> **Instruction 1**: In the contract clauses on adverse changes, since what date must nothing have occurred on or before the Initial Borrowing Date?

═══ Document excerpt ═══

Related to ADVERSE CHANGES IN PROFITS AND PRODUCTION

  • Adverse Changes Since the date of execution of this Agreement, no event or series of events shall have occurred that reasonably could have or result in a Material Adverse Effect;

  • Material Changes; Undisclosed Events, Liabilities or Developments Since the date of the latest audited financial statements included within the SEC Reports, except as set forth on Schedule 3.1(i), (i) there has been no event, occurrence or development that has had or that could reasonably be expected to result in a Material Adverse Effect, (ii) the Company has not incurred any liabilities (contingent or otherwise) other than (A) trade payables and accrued expenses incurred in the ordinary course of business consistent with past practice and (B) liabilities not required to be reflected in the Company’s financial statements pursuant to GAAP or disclosed in filings made with the Commission, (iii) the Company has not altered its method of accounting, (iv) the Company has not declared or made any dividend or distribution of cash or other property to its stockholders or purchased, redeemed or made any agreements to purchase or redeem any shares of its capital stock and (v) the Company has not issued any equity securities to any officer, director or Affiliate, except pursuant to existing Company stock option plans. The Company does not have pending before the Commission any request for confidential treatment of information. Except for the issuance of the Securities contemplated by this Agreement or as set forth on Schedule 3.1(i), no event, liability, fact, circumstance, occurrence or development has occurred or exists or is reasonably expected to occur or exist with respect to the Company or its Subsidiaries or their respective businesses, prospects, properties, operations, assets or financial condition that would be required to be disclosed by the Company under applicable securities laws at the time this representation is made or deemed made that has not been publicly disclosed at least 1 Trading Day prior to the date that this representation is made.

  • Adverse Change A material adverse change occurs in Borrower’s financial condition, or Lender believes the prospect of payment or performance of the Loan is impaired. Insecurity. Lender in good faith believes itself insecure.

  • Adverse Change, etc On or prior to the Initial Borrowing Date, nothing shall have occurred since December 26, 1998 (and neither the Banks nor the Administrative Agent shall have become aware of any facts or conditions not previously known) which the Required Banks or the Administrative Agent shall determine (a) has had, or could reasonably be expected to have, a material adverse effect on the rights or remedies of the Banks or the Administrative Agent, or on the ability of any Credit Party to perform its obligations to them hereunder or under any other Credit Document or (b) has had, or could reasonably be expected to have, a Material Adverse Effect.

═══

> **Instruction 2**: From the listing below, copy the lines starting at the line that contains "percentile rank within the sample" and ending after the line that contains "This Area, Lackawanna". Leave the pictures out of your copy.

═══ Stored data ═══

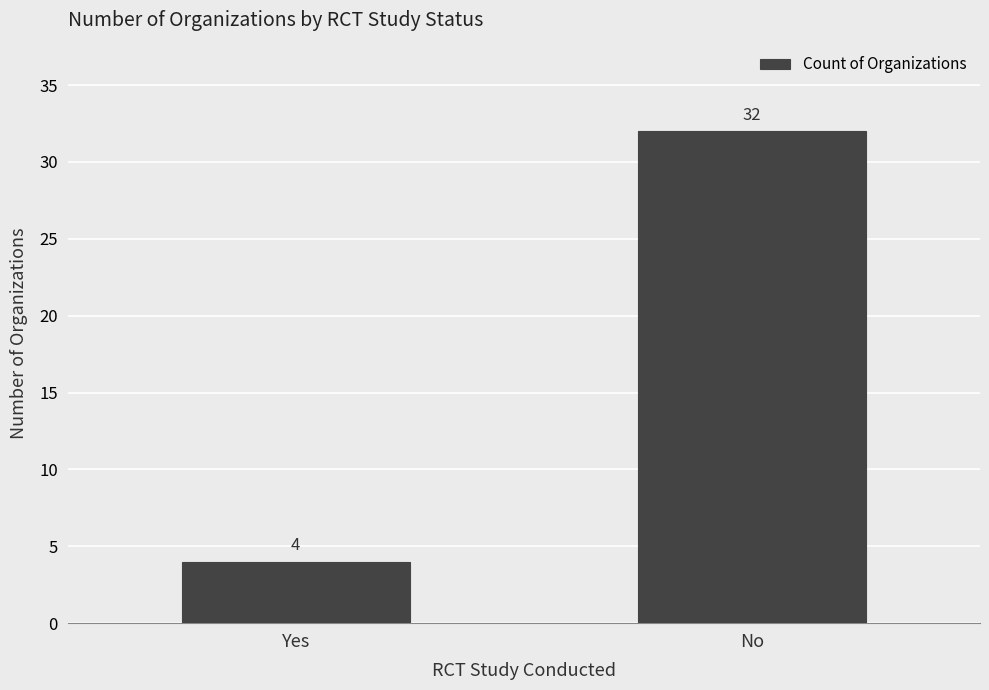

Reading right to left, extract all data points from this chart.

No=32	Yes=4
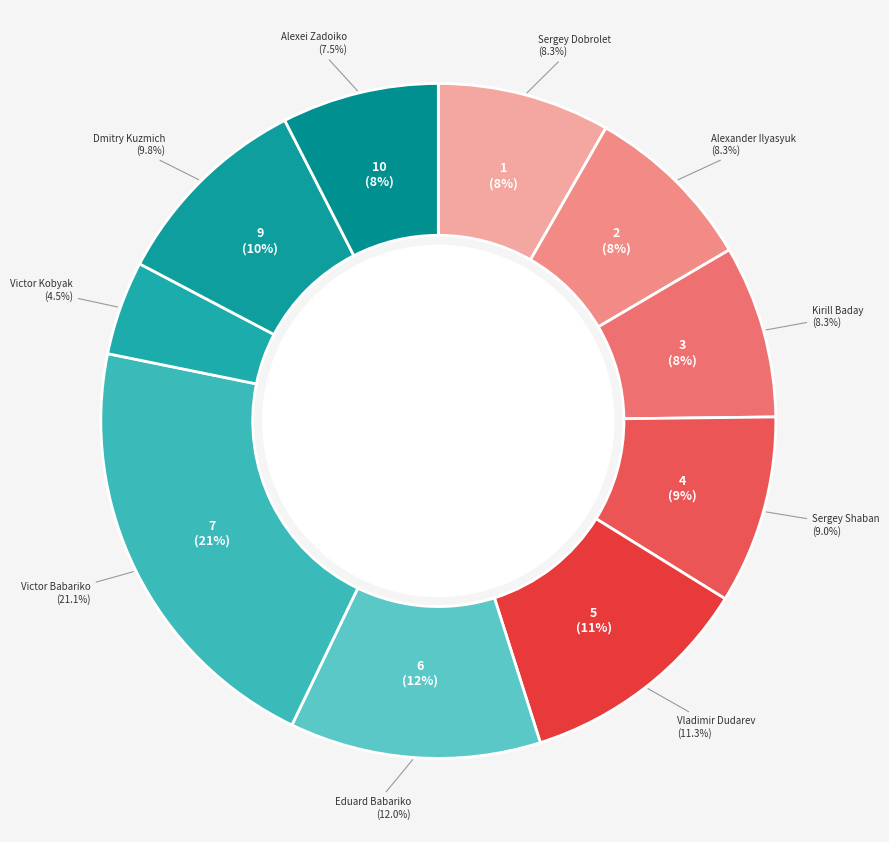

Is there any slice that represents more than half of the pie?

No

═══
═══ Stored data ═══

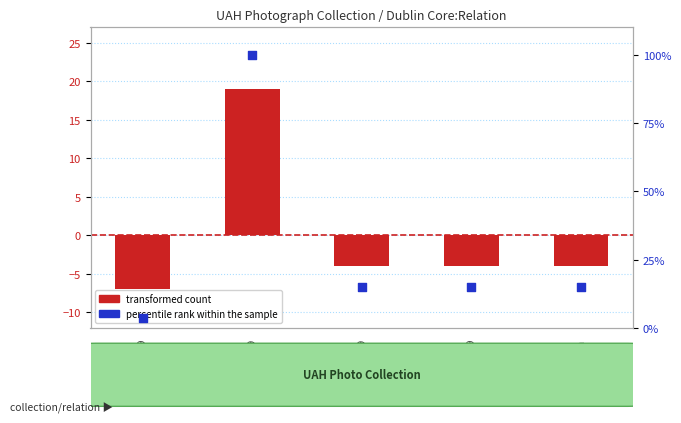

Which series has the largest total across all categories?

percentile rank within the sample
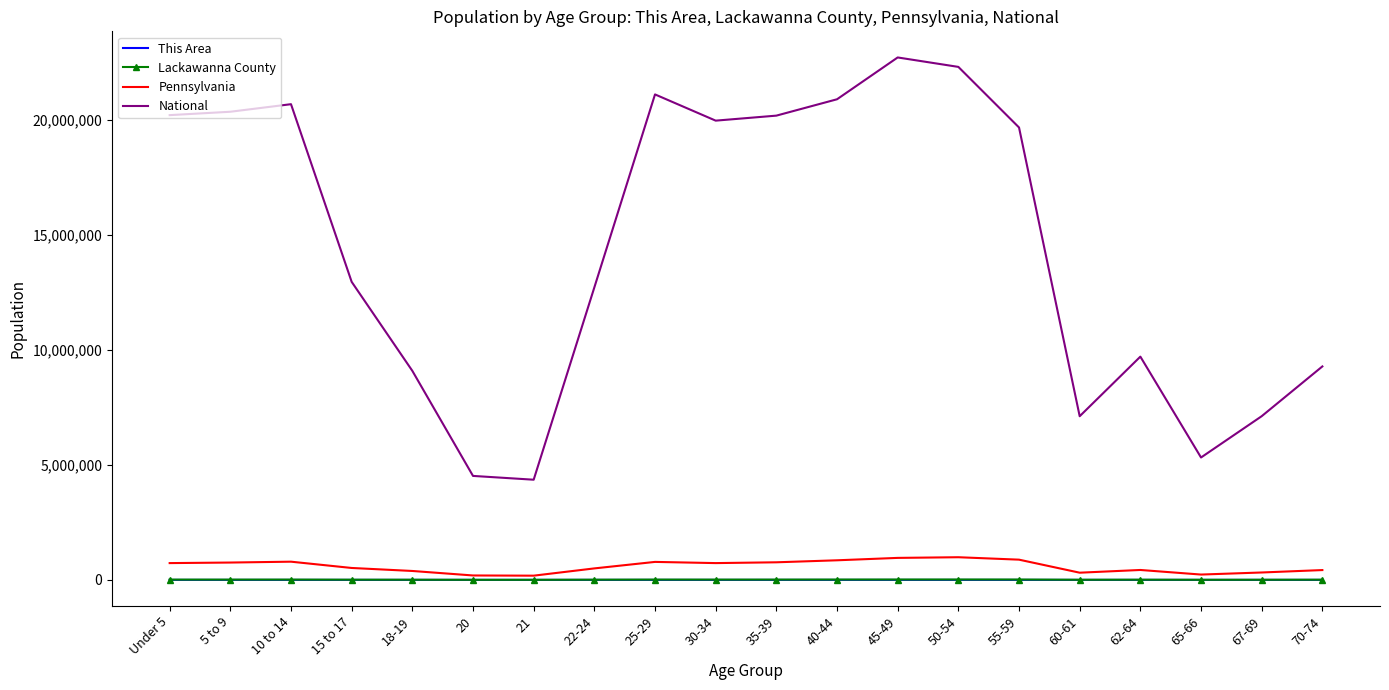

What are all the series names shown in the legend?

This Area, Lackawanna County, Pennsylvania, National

═══

> **Worked solution 1**: December 26, 1998.

> **Worked solution 2**:
percentile rank within the sample

What are all the series names shown in the legend?

This Area, Lackawanna County, Pennsylvania, National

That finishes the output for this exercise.